Il faut donc tra­vailler fort. D’une part, pour iden­ti­fier davan­tage, à la fois pour le valo­ri­ser et à la fois pour lui donner des expres­sions adé­quates, le nou­veau « sujet ». L’idée de la « mul­ti­tude » est en effet un simple point de départ. Il faut faire, à tra­vers des pra­tiques de luttes sociales éten­dues, l’exploration de cette « mul­ti­tude », l’aider à s’articuler (dans ce qui reste d’important dans la tra­di­tion léni­niste), à se déployer dans l’espace (projet gram­scien). Cela ne se fait pas seule­ment (et même essen­tiel­le­ment) en écri­vant des textes, mais en par­ti­ci­pant à l’organisation des luttes.

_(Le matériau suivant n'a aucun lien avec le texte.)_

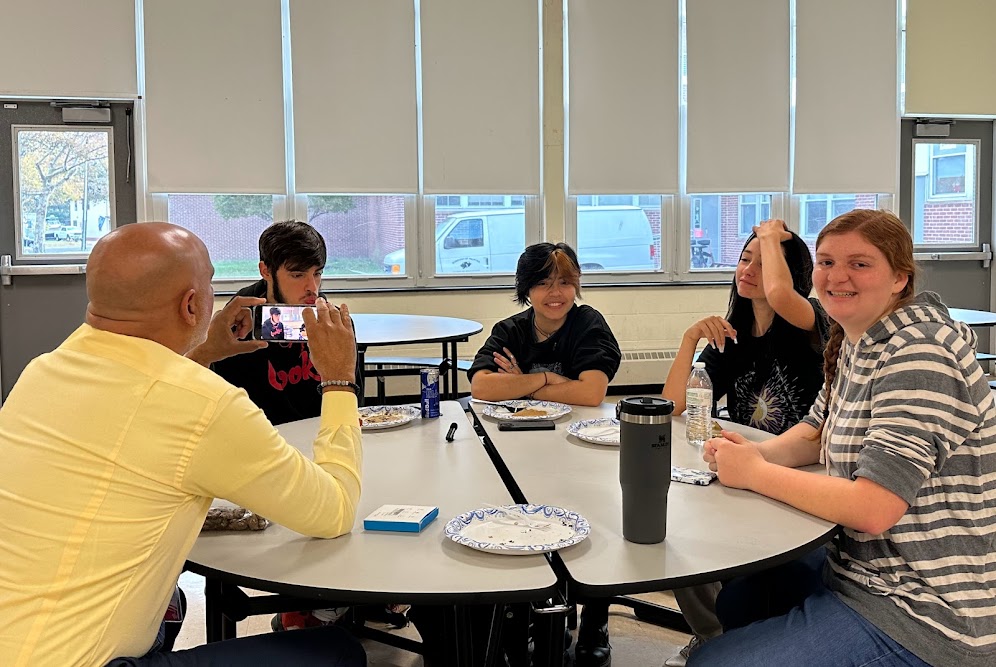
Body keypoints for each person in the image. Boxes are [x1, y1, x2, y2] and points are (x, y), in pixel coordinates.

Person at [0, 223, 366, 666]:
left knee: (171, 603)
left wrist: (205, 352)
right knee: (336, 652)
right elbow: (334, 511)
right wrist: (339, 378)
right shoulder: (204, 405)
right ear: (192, 305)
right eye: (211, 282)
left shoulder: (41, 372)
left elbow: (143, 396)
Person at [689, 210, 996, 667]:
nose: (838, 277)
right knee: (741, 599)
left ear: (900, 278)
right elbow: (815, 433)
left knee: (712, 663)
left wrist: (756, 473)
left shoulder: (920, 353)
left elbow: (875, 507)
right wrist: (756, 452)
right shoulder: (856, 340)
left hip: (925, 606)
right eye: (827, 262)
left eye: (860, 263)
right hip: (856, 566)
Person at [660, 220, 830, 665]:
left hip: (800, 470)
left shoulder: (812, 324)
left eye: (762, 260)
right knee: (673, 533)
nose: (748, 269)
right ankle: (714, 635)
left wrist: (772, 235)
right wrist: (688, 340)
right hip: (740, 465)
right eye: (744, 258)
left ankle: (743, 638)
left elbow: (779, 296)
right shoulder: (731, 335)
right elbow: (672, 406)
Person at [467, 242, 621, 667]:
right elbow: (481, 387)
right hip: (518, 448)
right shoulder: (511, 329)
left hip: (579, 447)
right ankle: (532, 614)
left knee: (593, 532)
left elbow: (591, 392)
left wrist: (523, 382)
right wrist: (551, 380)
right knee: (525, 525)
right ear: (526, 288)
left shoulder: (588, 324)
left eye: (566, 282)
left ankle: (595, 621)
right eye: (544, 283)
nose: (557, 293)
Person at [212, 220, 364, 426]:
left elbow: (352, 399)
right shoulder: (236, 326)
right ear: (266, 271)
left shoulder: (332, 324)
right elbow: (229, 412)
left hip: (325, 435)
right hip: (262, 443)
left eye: (317, 273)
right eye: (297, 275)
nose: (312, 287)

Ce n’est pas tel­le­ment l’idée d’un « pro­gramme » (un peu dépassé dans cet hori­zon des fluc­tua­tions rapides et sac­ca­dées) que celle d’une pers­pec­tive de trans­for­ma­tion, de courte et de longue durée en même temps. À court terme, c’est rela­ti­ve­ment « simple » : il faut blo­quer la restruc­tu­ra­tion en cours, voire la sabo­ter, et viser à déman­te­ler l’opération de mar­chan­di­sa­tion du social, notam­ment dans des domaines comme la santé, l’éducation, l’assistance sociale, les sciences et la tech­no­lo­gie. Des batailles qui ont réussi, il y en a en pas­sant, comme celles des CPE par exemple. Des batailles per­dues, il y en a beau­coup aussi, en bonne partie parce que la nature des orga­ni­sa­tions sociales actuelles, notam­ment les syn­di­cats, les empêche de sortir du cadre key­né­sien concer­ta­tion­niste. Si on est opti­miste, on se dit que c’est une ques­tion de temps et de déter­mi­na­tion.

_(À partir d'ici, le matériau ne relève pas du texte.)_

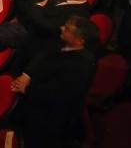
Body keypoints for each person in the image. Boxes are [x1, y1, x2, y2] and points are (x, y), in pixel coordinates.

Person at [10, 16, 99, 148]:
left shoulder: (82, 66)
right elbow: (42, 56)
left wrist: (27, 89)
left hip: (48, 117)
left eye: (67, 29)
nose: (61, 28)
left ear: (80, 40)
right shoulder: (63, 43)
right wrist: (27, 75)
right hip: (35, 94)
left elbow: (58, 95)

À long terme, il faut créer de nou­veaux outils de pou­voir émergent, non pas pour être « repré­senté » dans le sys­tème actuel : la par­ti­ci­pa­tion au sys­tème poli­tique peut être utile, pour expri­mer une autre voix et visi­bi­li­ser la lutte et les mou­ve­ments, et non pas pour illu­soi­re­ment « amé­lio­rer » ce sys­tème pourri ! Avec Québec soli­daire et Amir Khadir à l’Assemblée natio­nale, nous avons bien amorcé ce pro­ces­sus en pas­sant.

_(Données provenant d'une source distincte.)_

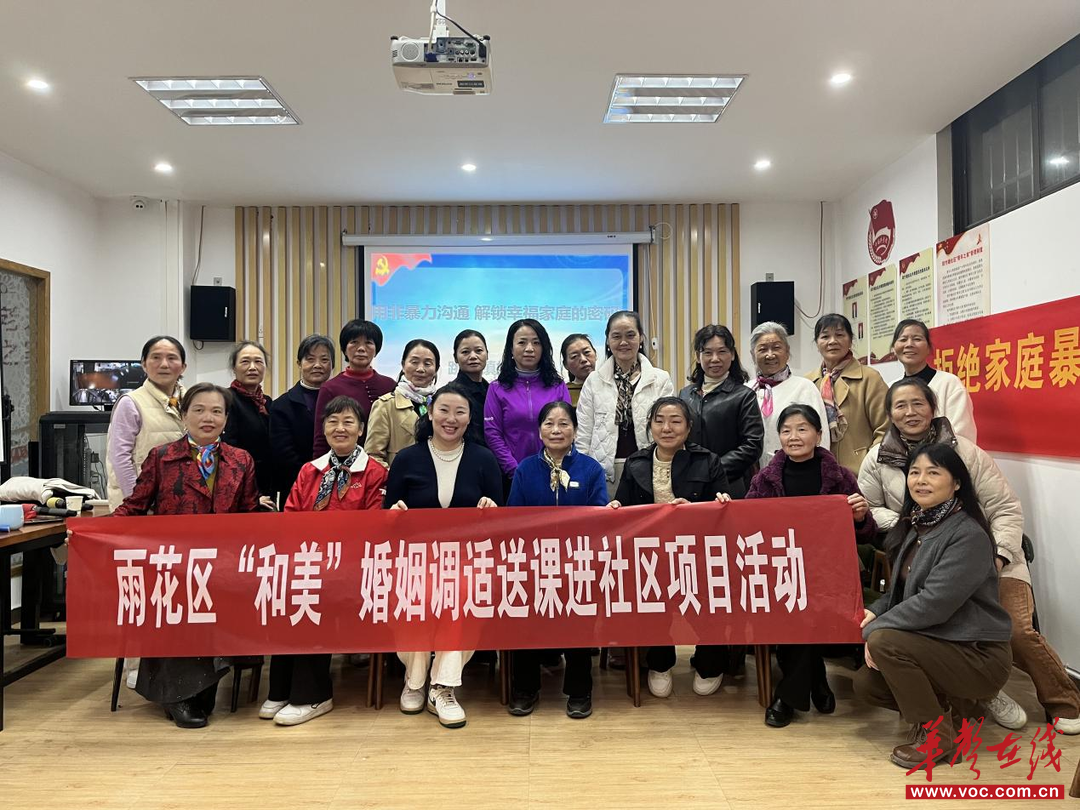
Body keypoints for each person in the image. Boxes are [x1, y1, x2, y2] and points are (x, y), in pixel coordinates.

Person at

Ces nou­veaux outils impliquent sur­tout des formes de coor­di­na­tion des luttes inédites au niveau local, natio­nal, inter­na­tio­nal, qui se dégagent déjà sous la forme des forums sociaux et des grandes trans­ver­sa­li­tés sec­to­rielles, régio­nales, sous-régio­nales orga­ni­sées en réseaux et en réseaux de réseaux. Ces coor­di­na­tions et ces « coor­di­na­tions de coor­di­na­tion » doivent être déve­lop­pées, ren­for­cées, ali­men­tées par de vastes chan­tiers et de vastes tra­vaux théo­riques et pra­tiques, en déga­geant, et éven­tuel­le­ment en impo­sant, les nou­velles régu­la­tions néces­saires pour aller au-delà de la crise et au-delà du capi­ta­lisme.


[1] Manifeste du Parti com­mu­niste.